ACTIVITY:
Would you repeat exactly the part of the listing below that runs from the line containing "68: (182, 904)" down to the line containing "136: (720, 867)", inclusive, and nothing else?
--------------------------------------------------
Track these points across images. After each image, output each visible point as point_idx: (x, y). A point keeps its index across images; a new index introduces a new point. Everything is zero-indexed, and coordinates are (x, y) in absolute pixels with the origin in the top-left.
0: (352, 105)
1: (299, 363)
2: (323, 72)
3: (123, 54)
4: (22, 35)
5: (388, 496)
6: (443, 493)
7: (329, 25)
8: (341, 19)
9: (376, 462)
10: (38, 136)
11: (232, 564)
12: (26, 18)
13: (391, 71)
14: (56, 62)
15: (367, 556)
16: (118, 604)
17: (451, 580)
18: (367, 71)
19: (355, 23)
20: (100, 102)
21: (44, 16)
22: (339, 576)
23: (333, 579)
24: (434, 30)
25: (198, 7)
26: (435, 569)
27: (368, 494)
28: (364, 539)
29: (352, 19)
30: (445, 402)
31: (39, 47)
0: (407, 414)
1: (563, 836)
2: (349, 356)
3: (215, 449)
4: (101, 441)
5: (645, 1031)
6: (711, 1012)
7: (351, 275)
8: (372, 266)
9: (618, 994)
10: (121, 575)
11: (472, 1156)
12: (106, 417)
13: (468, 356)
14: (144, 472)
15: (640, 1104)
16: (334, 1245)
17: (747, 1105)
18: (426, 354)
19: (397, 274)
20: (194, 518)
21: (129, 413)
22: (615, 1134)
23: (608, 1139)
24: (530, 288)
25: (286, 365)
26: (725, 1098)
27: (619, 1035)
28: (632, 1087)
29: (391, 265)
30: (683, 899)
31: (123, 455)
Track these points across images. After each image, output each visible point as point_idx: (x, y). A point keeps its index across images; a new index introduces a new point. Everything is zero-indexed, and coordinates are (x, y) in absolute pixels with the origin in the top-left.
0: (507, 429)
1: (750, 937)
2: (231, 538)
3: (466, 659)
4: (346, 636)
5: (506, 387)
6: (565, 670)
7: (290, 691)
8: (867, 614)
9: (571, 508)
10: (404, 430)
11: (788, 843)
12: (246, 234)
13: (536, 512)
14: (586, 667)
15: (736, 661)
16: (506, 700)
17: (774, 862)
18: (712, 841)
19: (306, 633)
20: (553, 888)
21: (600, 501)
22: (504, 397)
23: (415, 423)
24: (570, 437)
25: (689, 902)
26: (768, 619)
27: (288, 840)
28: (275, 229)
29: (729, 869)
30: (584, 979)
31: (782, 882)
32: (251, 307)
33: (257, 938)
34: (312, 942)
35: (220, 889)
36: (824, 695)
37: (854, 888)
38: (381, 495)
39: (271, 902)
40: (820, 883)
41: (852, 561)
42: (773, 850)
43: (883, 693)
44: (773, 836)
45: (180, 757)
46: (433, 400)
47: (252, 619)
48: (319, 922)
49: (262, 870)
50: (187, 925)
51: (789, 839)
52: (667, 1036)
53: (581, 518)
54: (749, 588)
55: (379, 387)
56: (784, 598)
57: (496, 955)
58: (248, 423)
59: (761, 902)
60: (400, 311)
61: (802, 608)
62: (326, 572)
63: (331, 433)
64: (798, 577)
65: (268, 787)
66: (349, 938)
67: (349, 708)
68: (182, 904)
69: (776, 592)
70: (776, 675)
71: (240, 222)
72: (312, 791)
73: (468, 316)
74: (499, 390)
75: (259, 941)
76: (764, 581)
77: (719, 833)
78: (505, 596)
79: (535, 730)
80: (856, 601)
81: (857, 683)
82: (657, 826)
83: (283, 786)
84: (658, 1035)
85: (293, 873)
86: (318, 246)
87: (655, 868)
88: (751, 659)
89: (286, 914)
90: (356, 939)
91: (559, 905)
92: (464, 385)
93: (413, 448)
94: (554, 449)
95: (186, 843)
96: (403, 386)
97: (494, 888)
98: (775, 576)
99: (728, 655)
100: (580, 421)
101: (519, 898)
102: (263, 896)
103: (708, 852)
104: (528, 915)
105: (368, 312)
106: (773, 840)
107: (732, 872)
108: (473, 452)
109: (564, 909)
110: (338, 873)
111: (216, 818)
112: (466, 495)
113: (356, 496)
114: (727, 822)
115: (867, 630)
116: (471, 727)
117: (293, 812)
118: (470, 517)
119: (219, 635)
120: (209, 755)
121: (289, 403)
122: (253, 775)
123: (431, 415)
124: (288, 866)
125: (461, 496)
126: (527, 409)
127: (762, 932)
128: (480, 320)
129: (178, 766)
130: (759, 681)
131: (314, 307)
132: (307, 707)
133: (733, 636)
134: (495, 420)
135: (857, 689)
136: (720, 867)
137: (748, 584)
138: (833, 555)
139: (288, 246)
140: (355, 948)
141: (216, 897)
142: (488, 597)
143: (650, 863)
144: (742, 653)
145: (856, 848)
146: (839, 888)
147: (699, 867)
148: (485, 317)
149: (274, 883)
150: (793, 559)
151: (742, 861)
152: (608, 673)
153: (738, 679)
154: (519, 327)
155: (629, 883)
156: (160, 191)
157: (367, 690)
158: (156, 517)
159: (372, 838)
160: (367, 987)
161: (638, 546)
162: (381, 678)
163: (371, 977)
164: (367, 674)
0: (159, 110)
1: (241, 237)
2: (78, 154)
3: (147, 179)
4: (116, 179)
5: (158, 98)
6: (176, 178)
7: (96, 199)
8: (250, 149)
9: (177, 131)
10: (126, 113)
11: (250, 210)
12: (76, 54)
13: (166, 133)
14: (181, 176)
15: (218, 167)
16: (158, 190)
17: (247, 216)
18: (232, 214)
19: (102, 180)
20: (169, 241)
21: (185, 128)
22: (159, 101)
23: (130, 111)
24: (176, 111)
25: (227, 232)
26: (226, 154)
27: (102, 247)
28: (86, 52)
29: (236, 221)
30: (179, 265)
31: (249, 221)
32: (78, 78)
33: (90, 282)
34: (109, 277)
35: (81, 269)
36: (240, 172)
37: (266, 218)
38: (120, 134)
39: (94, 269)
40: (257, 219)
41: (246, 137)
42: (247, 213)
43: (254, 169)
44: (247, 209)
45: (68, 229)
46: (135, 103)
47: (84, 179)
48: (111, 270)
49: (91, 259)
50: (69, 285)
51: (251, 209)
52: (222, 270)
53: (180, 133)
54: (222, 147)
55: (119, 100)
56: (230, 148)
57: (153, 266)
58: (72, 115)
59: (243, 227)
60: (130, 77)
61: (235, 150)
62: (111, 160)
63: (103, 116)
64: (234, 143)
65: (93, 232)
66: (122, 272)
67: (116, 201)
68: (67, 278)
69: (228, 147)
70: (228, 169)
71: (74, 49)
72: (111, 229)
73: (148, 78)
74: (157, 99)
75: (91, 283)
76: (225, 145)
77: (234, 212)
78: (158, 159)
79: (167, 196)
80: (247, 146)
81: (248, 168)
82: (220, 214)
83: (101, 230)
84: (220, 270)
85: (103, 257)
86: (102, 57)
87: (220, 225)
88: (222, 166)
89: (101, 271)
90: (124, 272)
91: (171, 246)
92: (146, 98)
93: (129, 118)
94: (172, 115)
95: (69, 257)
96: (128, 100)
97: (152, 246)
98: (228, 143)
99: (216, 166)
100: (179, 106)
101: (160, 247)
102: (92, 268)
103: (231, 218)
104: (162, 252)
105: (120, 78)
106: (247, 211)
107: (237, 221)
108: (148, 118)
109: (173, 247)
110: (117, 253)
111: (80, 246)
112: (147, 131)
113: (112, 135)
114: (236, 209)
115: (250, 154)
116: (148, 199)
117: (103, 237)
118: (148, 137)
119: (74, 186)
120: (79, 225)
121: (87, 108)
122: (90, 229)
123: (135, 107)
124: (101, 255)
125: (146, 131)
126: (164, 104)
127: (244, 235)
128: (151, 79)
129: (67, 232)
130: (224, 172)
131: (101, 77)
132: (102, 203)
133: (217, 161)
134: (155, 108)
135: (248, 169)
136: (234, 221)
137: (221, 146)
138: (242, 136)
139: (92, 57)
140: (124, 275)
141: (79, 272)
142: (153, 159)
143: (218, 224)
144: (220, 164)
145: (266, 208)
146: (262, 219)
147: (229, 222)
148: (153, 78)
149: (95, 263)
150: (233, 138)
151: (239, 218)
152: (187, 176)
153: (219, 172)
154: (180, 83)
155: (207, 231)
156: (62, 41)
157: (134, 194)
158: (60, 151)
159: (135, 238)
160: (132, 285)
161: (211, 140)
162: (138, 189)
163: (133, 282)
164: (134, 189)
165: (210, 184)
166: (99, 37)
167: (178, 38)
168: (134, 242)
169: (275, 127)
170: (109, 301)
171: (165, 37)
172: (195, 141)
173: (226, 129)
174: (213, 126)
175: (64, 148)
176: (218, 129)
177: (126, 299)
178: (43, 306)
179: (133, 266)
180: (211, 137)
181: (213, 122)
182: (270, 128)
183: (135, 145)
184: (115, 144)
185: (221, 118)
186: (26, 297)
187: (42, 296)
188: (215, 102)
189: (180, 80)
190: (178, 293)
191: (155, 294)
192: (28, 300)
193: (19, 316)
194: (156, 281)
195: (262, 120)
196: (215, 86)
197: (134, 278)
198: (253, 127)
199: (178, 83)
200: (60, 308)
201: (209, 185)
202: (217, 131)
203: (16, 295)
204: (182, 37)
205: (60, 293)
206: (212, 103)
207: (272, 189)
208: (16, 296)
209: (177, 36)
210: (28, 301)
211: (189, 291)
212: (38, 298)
--------------------------------------------------
RESPONSE:
68: (182, 904)
69: (776, 592)
70: (776, 675)
71: (240, 222)
72: (312, 791)
73: (468, 316)
74: (499, 390)
75: (259, 941)
76: (764, 581)
77: (719, 833)
78: (505, 596)
79: (535, 730)
80: (856, 601)
81: (857, 683)
82: (657, 826)
83: (283, 786)
84: (658, 1035)
85: (293, 873)
86: (318, 246)
87: (655, 868)
88: (751, 659)
89: (286, 914)
90: (356, 939)
91: (559, 905)
92: (464, 385)
93: (413, 448)
94: (554, 449)
95: (186, 843)
96: (403, 386)
97: (494, 888)
98: (775, 576)
99: (728, 655)
100: (580, 421)
101: (519, 898)
102: (263, 896)
103: (708, 852)
104: (528, 915)
105: (368, 312)
106: (773, 840)
107: (732, 872)
108: (473, 452)
109: (564, 909)
110: (338, 873)
111: (216, 818)
112: (466, 495)
113: (356, 496)
114: (727, 822)
115: (867, 630)
116: (471, 727)
117: (293, 812)
118: (470, 517)
119: (219, 635)
120: (209, 755)
121: (289, 403)
122: (253, 775)
123: (431, 415)
124: (288, 866)
125: (461, 496)
126: (527, 409)
127: (762, 932)
128: (480, 320)
129: (178, 766)
130: (759, 681)
131: (314, 307)
132: (307, 707)
133: (733, 636)
134: (495, 420)
135: (857, 689)
136: (720, 867)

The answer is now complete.